▶ **OBJECTIVE 1**
Give every passage that appears inside parentheses in the forum thread on work discipline.
▶ **OBJECTIVE 2**
In the forum thread on work discipline, what does snitko say discipline is about?
▶ **OBJECTIVE 3**
Reproduce a passage from the forum thread on work discipline, beginning at the words "It's a sort" and stopping after "more productive.".

▶ **SELECTED EXTRACT**
It's a sort of built-in automatic circadian rhythm reset mechanism which kicks
in after just one late night coding session.

------
snitko
I have a feeling most people here saying it's a bad advice, didn't get it in
the first place. I think the key is that you got to give yourself a little
freedom in the short distance, but be disciplined in the long run. For
example, I think I'm going to get some sleep now and work in the morning, not
tonight. But I'm still going to do the job. The only difference is: I'd be
more productive.

It's like (a + b) is still the same thing as (b + a). But because 'a' is the
first letter of the alphabet (for most of us) it's more natural to put it
first.

And another short thought that I think is relevant: discipline is not about
forcing yourself to work when you don't want to, but it's about managing the
time and finding the best spots for your work to be done. Of course, self-
employment is best for this.

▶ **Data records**
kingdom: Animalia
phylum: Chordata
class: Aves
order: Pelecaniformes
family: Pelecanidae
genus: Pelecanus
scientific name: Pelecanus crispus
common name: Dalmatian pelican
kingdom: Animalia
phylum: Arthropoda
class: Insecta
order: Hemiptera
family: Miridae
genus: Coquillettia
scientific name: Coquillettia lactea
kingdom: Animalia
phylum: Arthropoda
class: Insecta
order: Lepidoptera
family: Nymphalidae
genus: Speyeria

▶ **EXERCISE RESULT 1**
(a + b)
(b + a)
(for most of us)

▶ **EXERCISE RESULT 2**
Managing the time and finding the best spots for your work to be done.

▶ **EXERCISE RESULT 3**
It's a sort of built-in automatic circadian rhythm reset mechanism which kicks
in after just one late night coding session.

------
snitko
I have a feeling most people here saying it's a bad advice, didn't get it in
the first place. I think the key is that you got to give yourself a little
freedom in the short distance, but be disciplined in the long run. For
example, I think I'm going to get some sleep now and work in the morning, not
tonight. But I'm still going to do the job. The only difference is: I'd be
more productive.